Building images

Building images
Diorama of interior spaces found on social networks ©Arnau Pascual
This research aims to unveil the relationships between current architectural practices through new means of representation and communication.

Marina Povedano & Arnau Pascual
Barcelona, Spain
Team members
Arnau Pascual
Marina Povedano
Field of work
Architecture, Multimedia, Curating, Communication, Research
Project category
Raising awareness
Project submitted

We are Marina Povedano and Arnau Pascual, two architects and academics based in Barcelona.

Marina Povedano holds a bachelor’s degree in architecture at ETSAB (UPC) and Philosophy (UB). After finishing a master’s degree in Critical, Curatorial and Conceptual Practices in Architecture at Columbia University in New York, she started working as a curator for exhibitions at the Guggenheim Museum in New York “The Countryside, The Future” (2018), at the 16th Venice Biennale with the Mexican pavilion “Echoes of the Land” (2019) and at Pompidou in Paris “Josep Miàs: projects” (2020). She has been also a professor in History and Theory at ETSAB since 2018 and has developed an important role as a lecturer and writer for many books and magazines in EEUU, Mexic and Spain.

Arnau Pascual holds a bachelor’s degree in architecture and a master’s degree in history and theory from ETSAB (UPC). While studying at ETH Zürich, he started working in several offices like Pool Architekten (Zürich), Flores & Prats and Mateoarquitectura (Barcelona). He has developed an important role as a writer and editor for several books and magazines: Footprints (2021), Pasarela (2022) and Quaderns (2023). He is a professor in History and Theory at ETSAB and ETSALS (2022) and has been a visiting professor at Georgia Tech in Atlanta (EEUU). He is currently an independent practitioner working on several refurbishment projects and competitions.

For the last few years, we have been working and teaching together with the aim to develop independent research on architecture and media through the understating of the current architecture, design and art practices developed in Barcelona. This research aims to develop articles, lectures and exhibitions taking part in the cultural local network. Together with the architecture practice Self-office, they have won the curatorial proposal to develop the first Young Architecture Biennale in Catalonia this next autumn.

After the economic crisis of 2008, a new generation of young architects was deprived of continuing to build as had happened in previous decades. This economic paradigm shift coincided with the emergence of social networks and a radical democratization of the means of communication and dissemination of architecture. Renovations of interior spaces and ephemeral projects became the working environment par excellence and with it, a new way of representing and understanding the content of the architectural project. The interior became the laboratory space for modernity and the post was the final validation of the project.
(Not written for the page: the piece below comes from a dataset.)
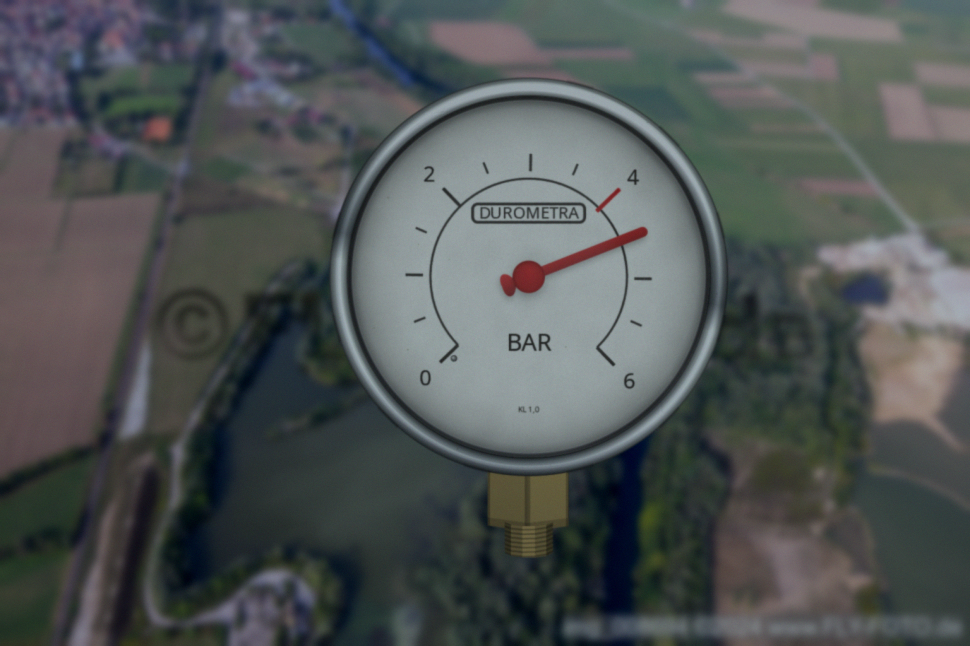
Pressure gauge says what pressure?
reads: 4.5 bar
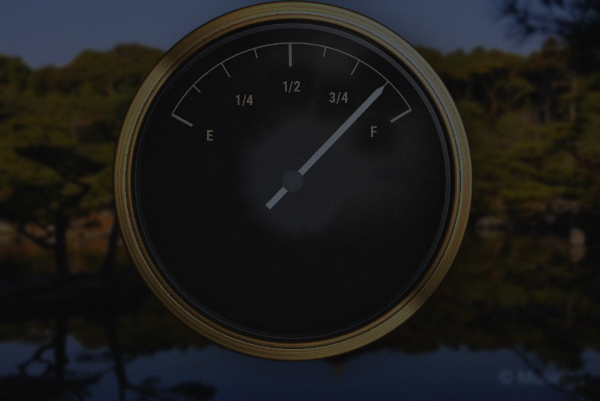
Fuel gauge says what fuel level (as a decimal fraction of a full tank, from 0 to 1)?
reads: 0.875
This research aims to raise questions about what the consequences have been on current architectural practices and how the production and consumption of images have transformed the way we look at and understand architecture. The project draws on a series of articles and publications by the authors as a starting point to begin this reflection on digital contemporaneity. Together with the architecture practice self-office, the first Young Architecture Biennale in Catalonia will take part in this research and develop a whole programme of lectures, talks and texts on its consequences in the last decade.
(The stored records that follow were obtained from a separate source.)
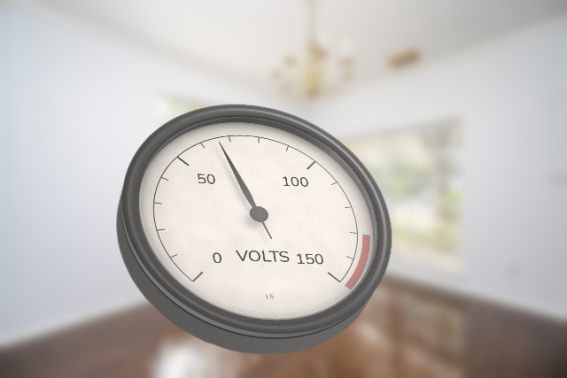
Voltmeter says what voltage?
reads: 65 V
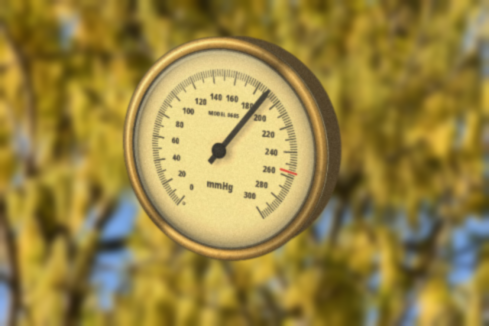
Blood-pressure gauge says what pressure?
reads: 190 mmHg
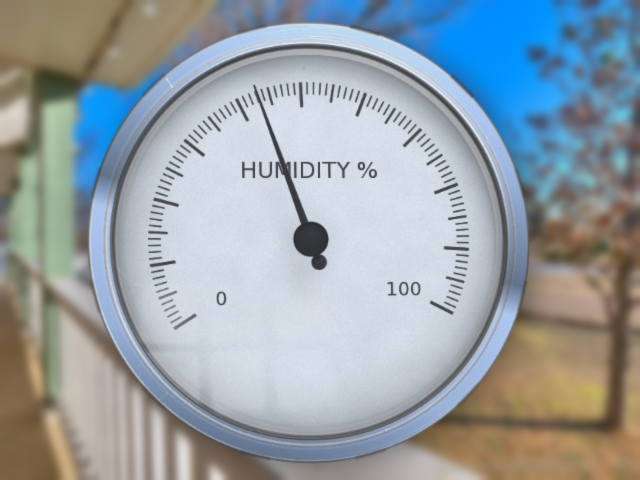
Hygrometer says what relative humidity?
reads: 43 %
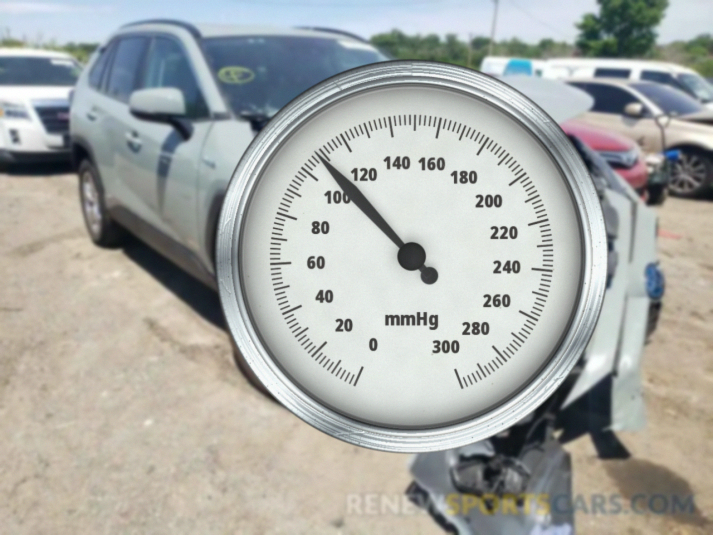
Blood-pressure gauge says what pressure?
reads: 108 mmHg
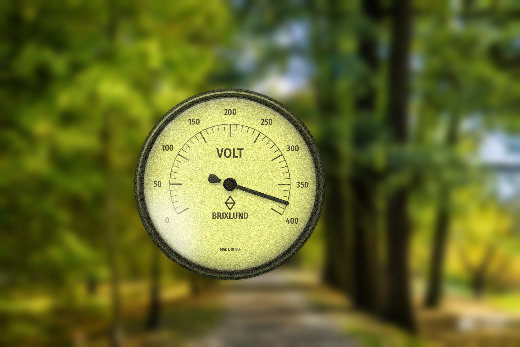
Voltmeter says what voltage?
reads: 380 V
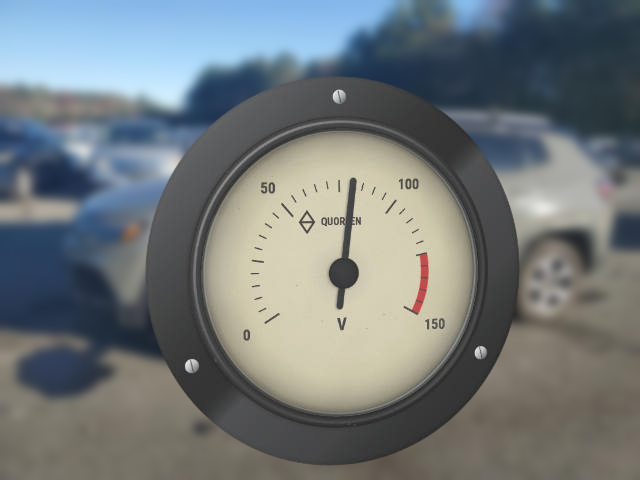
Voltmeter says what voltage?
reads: 80 V
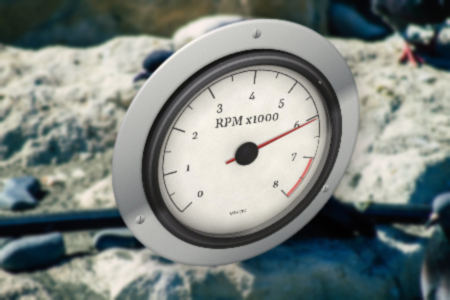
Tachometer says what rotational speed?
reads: 6000 rpm
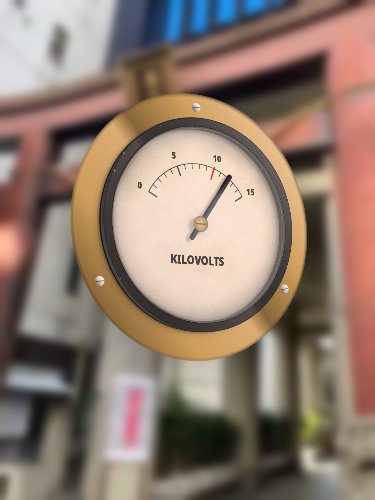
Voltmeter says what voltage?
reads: 12 kV
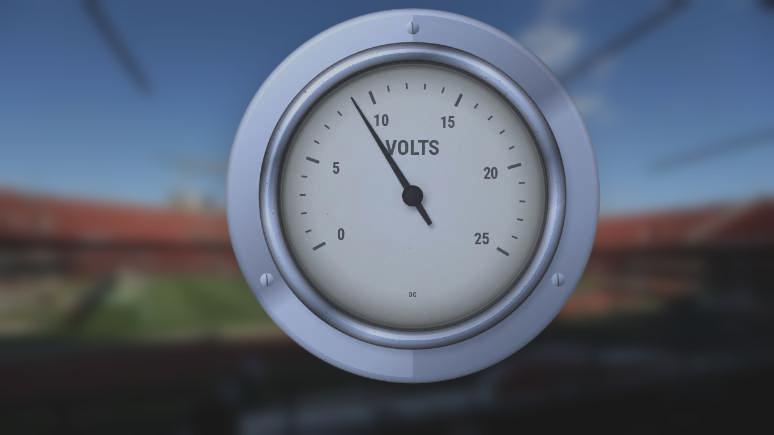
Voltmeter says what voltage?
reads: 9 V
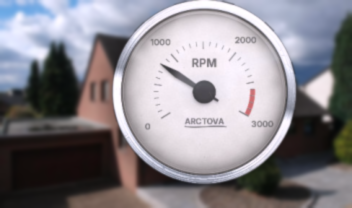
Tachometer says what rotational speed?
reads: 800 rpm
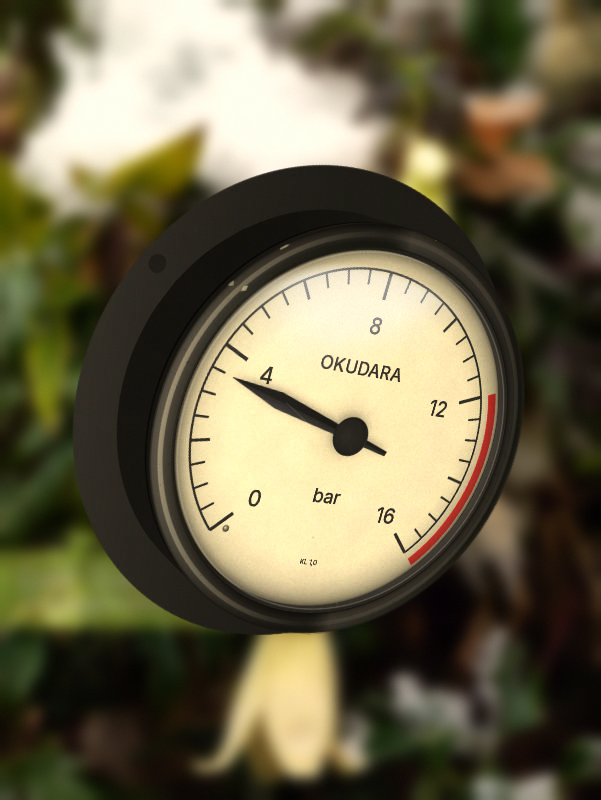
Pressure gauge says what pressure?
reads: 3.5 bar
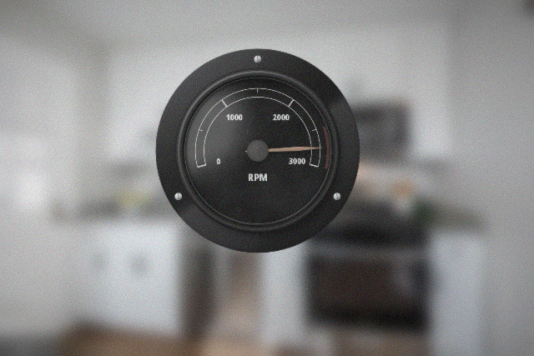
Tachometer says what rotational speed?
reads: 2750 rpm
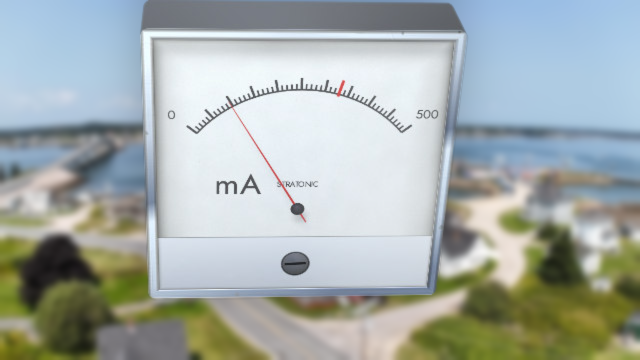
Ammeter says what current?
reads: 100 mA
The images not only operate as representations but also as autonomous products that aim to reveal research projects about the discipline itself, be it through its material, social or ecological condition. Constructing these new digital identities connects architecture with global concerns, climate crises and political revolutions. Spatial practices cease to be instruments that construct the world and become mechanisms to try to understand the complexity of contemporary reality.